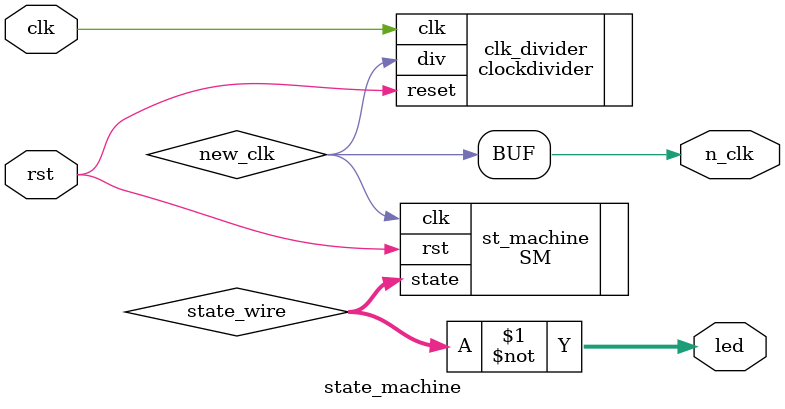
<source format=v>
module state_machine(
	input        clk,
    input        rst,
	output [1:0] led,
    output       n_clk
);

    wire [1:0] state_wire;
    wire       new_clk;
    
    clockdivider clk_divider(
        .clk(clk),
        .reset(rst),
        .div(new_clk)
    );
    
    SM st_machine(
        .clk(new_clk),
        .rst(rst),
        .state(state_wire)
    );
    
    assign n_clk = new_clk;
    assign led   = ~state_wire;
	
endmodule 
</source>
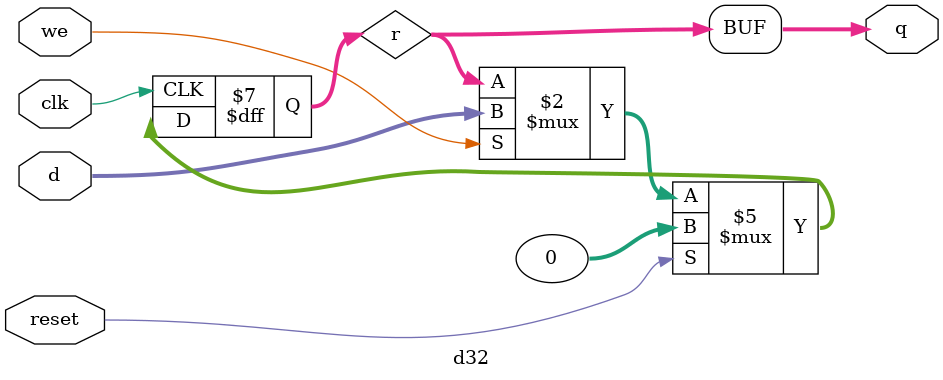
<source format=v>
`timescale 1ns / 1ps
module d32( d, we, q, clk, reset ) ;
	input [31:0] d ; 
	input we ;
	output [31:0] q ;
	input clk, reset;
	reg [31:0] r ;
	assign q = r ;
	always @( posedge clk )
	if(reset)
		r <= 32'b0;
	else if ( we )
		r <= d ;
endmodule

</source>
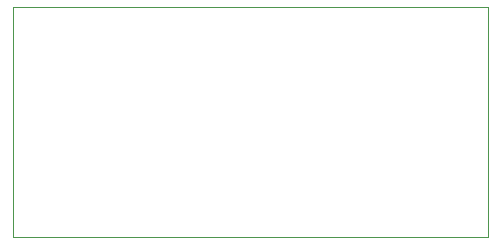
<source format=gbr>
%TF.GenerationSoftware,KiCad,Pcbnew,7.0.5*%
%TF.CreationDate,2023-10-03T15:35:51+05:30*%
%TF.ProjectId,ADS122C04,41445331-3232-4433-9034-2e6b69636164,rev?*%
%TF.SameCoordinates,Original*%
%TF.FileFunction,Profile,NP*%
%FSLAX46Y46*%
G04 Gerber Fmt 4.6, Leading zero omitted, Abs format (unit mm)*
G04 Created by KiCad (PCBNEW 7.0.5) date 2023-10-03 15:35:51*
%MOMM*%
%LPD*%
G01*
G04 APERTURE LIST*
%TA.AperFunction,Profile*%
%ADD10C,0.100000*%
%TD*%
G04 APERTURE END LIST*
D10*
X174669200Y-93744800D02*
X214934800Y-93744800D01*
X214934800Y-113214400D01*
X174669200Y-113214400D01*
X174669200Y-93744800D01*
M02*

</source>
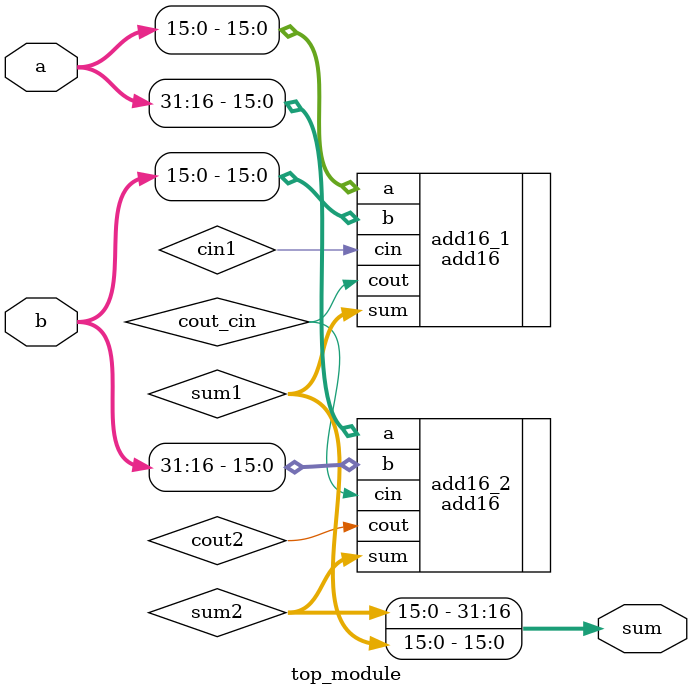
<source format=v>
/* You are given a module add16 that performs a 16-bit addition. Instantiate two of them to create a 32-bit adder. 
One add16 module computes the lower 16 bits of the addition result, while the second add16 module computes the upper 16 bits of the result,
after receiving the carry-out from the first adder. Your 32-bit adder does not need to handle carry-in (assume 0) or carry-out (ignored),
but the internal modules need to in order to function correctly. (In other words, the add16 module performs 16-bit a + b + cin, 
while your module performs 32-bit a + b). Connect the modules together as shown in the diagram below.
The provided module add16 has the following declaration:
module add16 ( input[15:0] a, input[15:0] b, input cin, output[15:0] sum, output cout );*/

module top_module(
    input [31:0] a,
    input [31:0] b,
    output [31:0] sum
);
    wire cout_cin;
    wire [15:0] sum1;
    wire [15:0] sum2;
    wire cin1;
    wire cout2;
    
    add16 add16_1(.a({a[15:0]}),.b({b[15:0]}),.cin(cin1),.cout(cout_cin),.sum(sum1));
    add16 add16_2(.a({a[31:16]}),.b({b[31:16]}),.cin(cout_cin),.cout(cout2),.sum(sum2));
    
    assign sum = {sum2,sum1};
    
    
endmodule




</source>
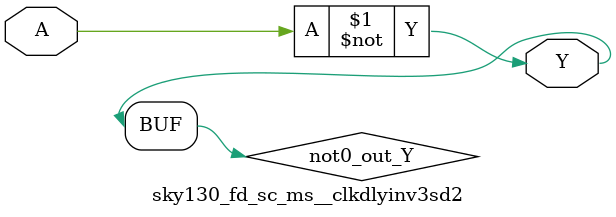
<source format=v>
/*
 * Copyright 2020 The SkyWater PDK Authors
 *
 * Licensed under the Apache License, Version 2.0 (the "License");
 * you may not use this file except in compliance with the License.
 * You may obtain a copy of the License at
 *
 *     https://www.apache.org/licenses/LICENSE-2.0
 *
 * Unless required by applicable law or agreed to in writing, software
 * distributed under the License is distributed on an "AS IS" BASIS,
 * WITHOUT WARRANTIES OR CONDITIONS OF ANY KIND, either express or implied.
 * See the License for the specific language governing permissions and
 * limitations under the License.
 *
 * SPDX-License-Identifier: Apache-2.0
*/


`ifndef SKY130_FD_SC_MS__CLKDLYINV3SD2_FUNCTIONAL_V
`define SKY130_FD_SC_MS__CLKDLYINV3SD2_FUNCTIONAL_V

/**
 * clkdlyinv3sd2: Clock Delay Inverter 3-stage 0.25um length inner
 *                stage gate.
 *
 * Verilog simulation functional model.
 */

`timescale 1ns / 1ps
`default_nettype none

`celldefine
module sky130_fd_sc_ms__clkdlyinv3sd2 (
    Y,
    A
);

    // Module ports
    output Y;
    input  A;

    // Local signals
    wire not0_out_Y;

    //  Name  Output      Other arguments
    not not0 (not0_out_Y, A              );
    buf buf0 (Y         , not0_out_Y     );

endmodule
`endcelldefine

`default_nettype wire
`endif  // SKY130_FD_SC_MS__CLKDLYINV3SD2_FUNCTIONAL_V
</source>
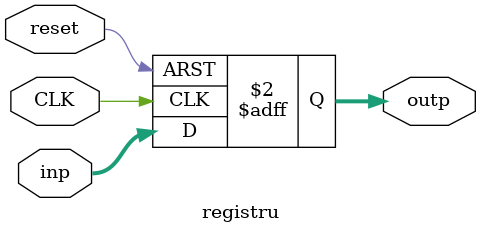
<source format=v>
`timescale 1ns / 1ps
module registru(input CLK, input reset, input [4:0] inp, output reg [4:0] outp);

    always @(posedge CLK, posedge reset)
        if (reset)
            begin outp <= 5'b0;
            end
        else 
            begin outp <= inp;
            end
           
endmodule

</source>
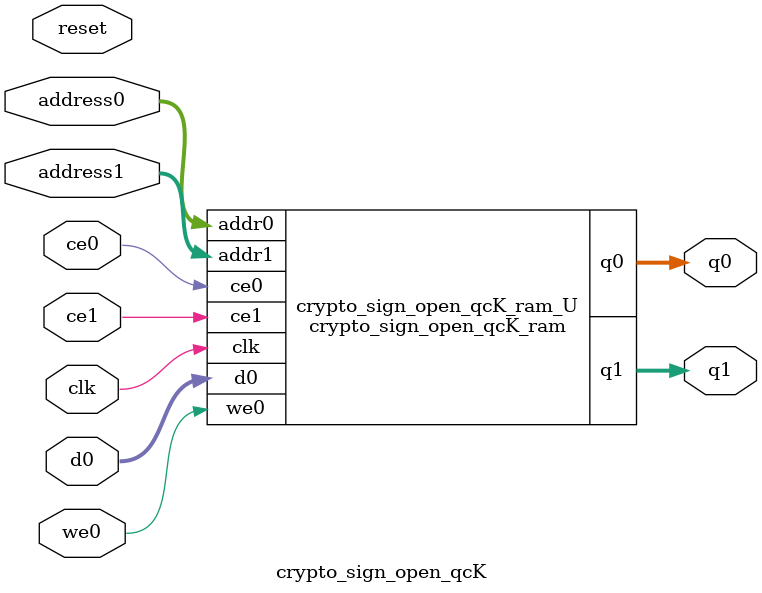
<source format=v>

`timescale 1 ns / 1 ps
module crypto_sign_open_qcK_ram (addr0, ce0, d0, we0, q0, addr1, ce1, q1,  clk);

parameter DWIDTH = 32;
parameter AWIDTH = 11;
parameter MEM_SIZE = 1280;

input[AWIDTH-1:0] addr0;
input ce0;
input[DWIDTH-1:0] d0;
input we0;
output reg[DWIDTH-1:0] q0;
input[AWIDTH-1:0] addr1;
input ce1;
output reg[DWIDTH-1:0] q1;
input clk;

(* ram_style = "block" *)reg [DWIDTH-1:0] ram[0:MEM_SIZE-1];




always @(posedge clk)  
begin 
    if (ce0) 
    begin
        if (we0) 
        begin 
            ram[addr0] <= d0; 
            q0 <= d0;
        end 
        else 
            q0 <= ram[addr0];
    end
end


always @(posedge clk)  
begin 
    if (ce1) 
    begin
            q1 <= ram[addr1];
    end
end


endmodule


`timescale 1 ns / 1 ps
module crypto_sign_open_qcK(
    reset,
    clk,
    address0,
    ce0,
    we0,
    d0,
    q0,
    address1,
    ce1,
    q1);

parameter DataWidth = 32'd32;
parameter AddressRange = 32'd1280;
parameter AddressWidth = 32'd11;
input reset;
input clk;
input[AddressWidth - 1:0] address0;
input ce0;
input we0;
input[DataWidth - 1:0] d0;
output[DataWidth - 1:0] q0;
input[AddressWidth - 1:0] address1;
input ce1;
output[DataWidth - 1:0] q1;



crypto_sign_open_qcK_ram crypto_sign_open_qcK_ram_U(
    .clk( clk ),
    .addr0( address0 ),
    .ce0( ce0 ),
    .we0( we0 ),
    .d0( d0 ),
    .q0( q0 ),
    .addr1( address1 ),
    .ce1( ce1 ),
    .q1( q1 ));

endmodule


</source>
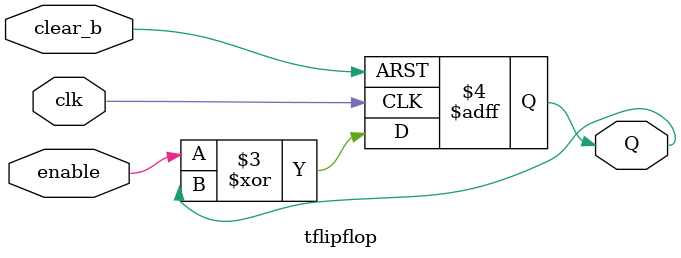
<source format=v>
module part1(SW, KEY, HEX0, HEX1);
	input [9:0] SW;
	input [3:0] KEY;
	output [6:0] HEX0;
	output [6:0] HEX1;


	wire [7:0] out;
	
	eightbitcounter e0(
		.enable(SW[1]),
		.clk(KEY[0]),
		.clear_b(SW[0]),
		.Q(out)
		);

	SevenSegmentDecoder s0(
		.c(out[3:0]),
		.ss_out(HEX0)
		);

	SevenSegmentDecoder s1(
		.c(out[7:4]),
		.ss_out(HEX1)
		);
endmodule
	


module SevenSegmentDecoder(c,ss_out);
	input [3:0] c; //the bcd input
	output [6:0] ss_out; //the seven segements
	
	assign ss_out[0] = ~c[3] & ~c[2] & ~c[1] & c[0] | ~c[3] & c[2] & ~c[1] & ~c[0] | c[3] & ~c[2] & c[1] & c[0] | c[3] & c[2] & ~c[1] & c[0];
	assign ss_out[1] = c[3] & c[1] & c[0] | c[2] & c[1] & ~c[0] | ~c[3] & c[2] & ~c[1] & c[0] | c[3] & c[2] & ~c[0];
	assign ss_out[2] = ~c[3] & ~c[2] & c[1] & ~c[0] | c[3] & c[2] & ~c[0] | c[3] & c[2] & c[1];
	assign ss_out[3] = ~c[3] & ~c[2] & ~c[1]& c[0] | ~c[3] & c[2] & ~c[1] & ~c[0] | c[2] & c[1] & c[0] | c[3] & ~c[2] & c[1] & ~c[0];
	assign ss_out[4] = ~c[3] & c[0] | ~c[3] & c[2] & ~c[1] | ~c[2] & ~c[1] & c[0];
	assign ss_out[5] = ~c[3] & ~c[2] & c[0] | ~c[3] & ~c[2] & c[1] | ~c[3] & c[1] & c[0] | c[3] & c[2] & ~c[1] & c[0];
	assign ss_out[6] = ~c[3] & ~c[2] & ~c[1] | ~c[3] & c[2] & c[1] & c[0] | c[3] & c[2] & ~c[1] & ~c[0];
	
endmodule	

module eightbitcounter(enable, clk, clear_b, Q);
	input enable, clk, clear_b;
	output [7:0] Q;
	
	wire [6:0] connection;
	
	tflipflop t0(
		.enable(enable),
		.clk(clk),
		.clear_b(clear_b),
		.Q(Q[0])
		);
	
	assign connection[0] = Q[0] && enable;
	
	tflipflop t1(
		.enable(connection[0]),
		.clk(clk),
		.clear_b(clear_b),
		.Q(Q[1])
		);
	
	assign connection[1] = Q[1] && connection[0];
	
	tflipflop t2(
		.enable(connection[1]),
		.clk(clk),
		.clear_b(clear_b),
		.Q(Q[2])
		);
	
	assign connection[2] = Q[2] && connection[1];
	
	tflipflop t3(
		.enable(connection[2]),
		.clk(clk),
		.clear_b(clear_b),
		.Q(Q[3])
		);
		
	assign connection[3] = Q[3] && connection[2];
		
	tflipflop t4(
		.enable(connection[3]),
		.clk(clk),
		.clear_b(clear_b),
		.Q(Q[4])
		);
		
	assign connection[4] = Q[4] && connection[3];	
		
	tflipflop t5(
		.enable(connection[4]),
		.clk(clk),
		.clear_b(clear_b),
		.Q(Q[5])
		);
		
	assign connection[5] = Q[5] && connection[4];	
		
	tflipflop t6(
		.enable(connection[5]),
		.clk(clk),
		.clear_b(clear_b),
		.Q(Q[6])
		);
		
	assign connection[6] = Q[6] && connection[5];
	
	tflipflop t7(
		.enable(connection[6]),
		.clk(clk),
		.clear_b(clear_b),
		.Q(Q[7])
		);

endmodule		
	
	

module tflipflop(enable, clk, clear_b, Q);
	input enable, clk, clear_b;
	output Q;
	reg Q;
	
	always @(posedge clk, negedge clear_b)
	begin
		if (clear_b == 1'b0) 

			Q <= 0;

		else 
			Q <= enable ^ Q;
	end
endmodule
	
</source>
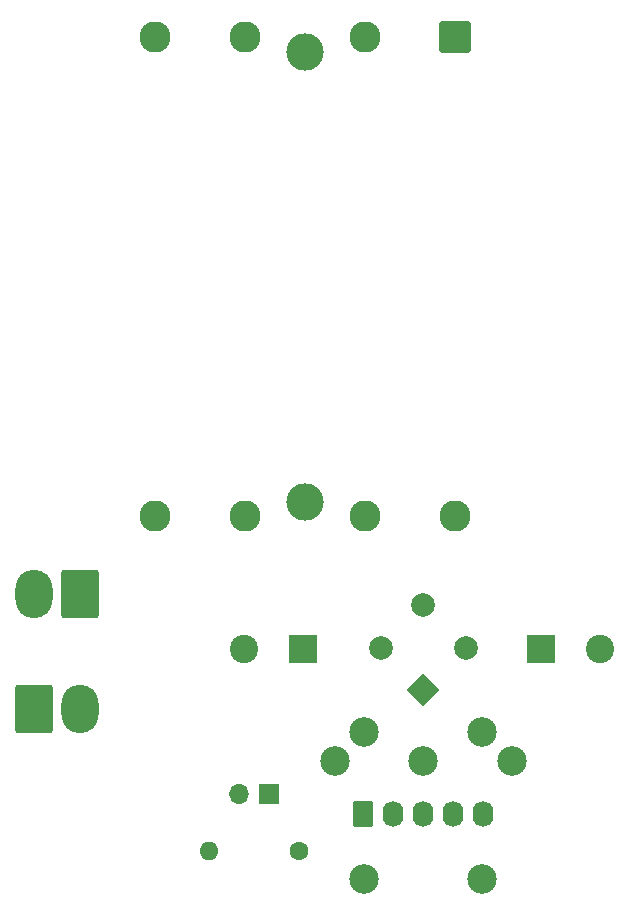
<source format=gbr>
%TF.GenerationSoftware,KiCad,Pcbnew,8.0.2*%
%TF.CreationDate,2024-08-04T20:07:13-04:00*%
%TF.ProjectId,M1PSX3,4d315053-5833-42e6-9b69-6361645f7063,rev?*%
%TF.SameCoordinates,Original*%
%TF.FileFunction,Soldermask,Top*%
%TF.FilePolarity,Negative*%
%FSLAX46Y46*%
G04 Gerber Fmt 4.6, Leading zero omitted, Abs format (unit mm)*
G04 Created by KiCad (PCBNEW 8.0.2) date 2024-08-04 20:07:13*
%MOMM*%
%LPD*%
G01*
G04 APERTURE LIST*
G04 Aperture macros list*
%AMRoundRect*
0 Rectangle with rounded corners*
0 $1 Rounding radius*
0 $2 $3 $4 $5 $6 $7 $8 $9 X,Y pos of 4 corners*
0 Add a 4 corners polygon primitive as box body*
4,1,4,$2,$3,$4,$5,$6,$7,$8,$9,$2,$3,0*
0 Add four circle primitives for the rounded corners*
1,1,$1+$1,$2,$3*
1,1,$1+$1,$4,$5*
1,1,$1+$1,$6,$7*
1,1,$1+$1,$8,$9*
0 Add four rect primitives between the rounded corners*
20,1,$1+$1,$2,$3,$4,$5,0*
20,1,$1+$1,$4,$5,$6,$7,0*
20,1,$1+$1,$6,$7,$8,$9,0*
20,1,$1+$1,$8,$9,$2,$3,0*%
%AMHorizOval*
0 Thick line with rounded ends*
0 $1 width*
0 $2 $3 position (X,Y) of the first rounded end (center of the circle)*
0 $4 $5 position (X,Y) of the second rounded end (center of the circle)*
0 Add line between two ends*
20,1,$1,$2,$3,$4,$5,0*
0 Add two circle primitives to create the rounded ends*
1,1,$1,$2,$3*
1,1,$1,$4,$5*%
%AMRotRect*
0 Rectangle, with rotation*
0 The origin of the aperture is its center*
0 $1 length*
0 $2 width*
0 $3 Rotation angle, in degrees counterclockwise*
0 Add horizontal line*
21,1,$1,$2,0,0,$3*%
G04 Aperture macros list end*
%ADD10R,1.700000X1.700000*%
%ADD11O,1.700000X1.700000*%
%ADD12C,2.499360*%
%ADD13R,2.400000X2.400000*%
%ADD14C,2.400000*%
%ADD15RoundRect,0.250000X-1.330000X-1.800000X1.330000X-1.800000X1.330000X1.800000X-1.330000X1.800000X0*%
%ADD16O,3.160000X4.100000*%
%ADD17RoundRect,0.250000X1.330000X1.800000X-1.330000X1.800000X-1.330000X-1.800000X1.330000X-1.800000X0*%
%ADD18RotRect,2.000000X2.000000X135.000000*%
%ADD19HorizOval,2.000000X0.000000X0.000000X0.000000X0.000000X0*%
%ADD20C,1.600000*%
%ADD21O,1.600000X1.600000*%
%ADD22C,3.175000*%
%ADD23RoundRect,0.102000X-1.215000X1.215000X-1.215000X-1.215000X1.215000X-1.215000X1.215000X1.215000X0*%
%ADD24C,2.634000*%
%ADD25RoundRect,0.250000X-0.620000X-0.845000X0.620000X-0.845000X0.620000X0.845000X-0.620000X0.845000X0*%
%ADD26O,1.740000X2.190000*%
G04 APERTURE END LIST*
D10*
%TO.C,LED1*%
X89916000Y-100330000D03*
D11*
X87376000Y-100330000D03*
%TD*%
D12*
%TO.C,J3*%
X97992480Y-107531090D03*
X107995000Y-107531090D03*
X110491820Y-97536190D03*
X102993740Y-97533650D03*
X95495660Y-97536190D03*
X107989920Y-95034290D03*
X97997560Y-95034290D03*
%TD*%
D13*
%TO.C,C1*%
X92823959Y-88000000D03*
D14*
X87823959Y-88000000D03*
%TD*%
D15*
%TO.C,J1*%
X70020000Y-93105000D03*
D16*
X73980000Y-93105000D03*
%TD*%
D17*
%TO.C,J4*%
X73980000Y-83345000D03*
D16*
X70020000Y-83345000D03*
%TD*%
D18*
%TO.C,D1*%
X103000000Y-91500000D03*
D19*
X106592102Y-87907898D03*
X103000000Y-84315795D03*
X99407898Y-87907898D03*
%TD*%
D20*
%TO.C,R1*%
X92456000Y-105156000D03*
D21*
X84836000Y-105156000D03*
%TD*%
D13*
%TO.C,C2*%
X113000000Y-88000000D03*
D14*
X118000000Y-88000000D03*
%TD*%
D22*
%TO.C,T1*%
X93000000Y-37450000D03*
X93000000Y-75550000D03*
D23*
X105700000Y-36200000D03*
D24*
X98100000Y-36200000D03*
X87900000Y-36200000D03*
X80300000Y-36200000D03*
X105700000Y-76800000D03*
X98100000Y-76800000D03*
X87900000Y-76800000D03*
X80300000Y-76800000D03*
%TD*%
D25*
%TO.C,J2*%
X97913755Y-101985000D03*
D26*
X100453755Y-101985000D03*
X102993755Y-101985000D03*
X105533755Y-101985000D03*
X108073755Y-101985000D03*
%TD*%
M02*

</source>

**Directions for this task**
Which lines in the listing hold the word "four"? Copy them out.

**Output of the exercise**
0 Add four circle primitives for the rounded corners*
0 Add four rect primitives between the rounded corners*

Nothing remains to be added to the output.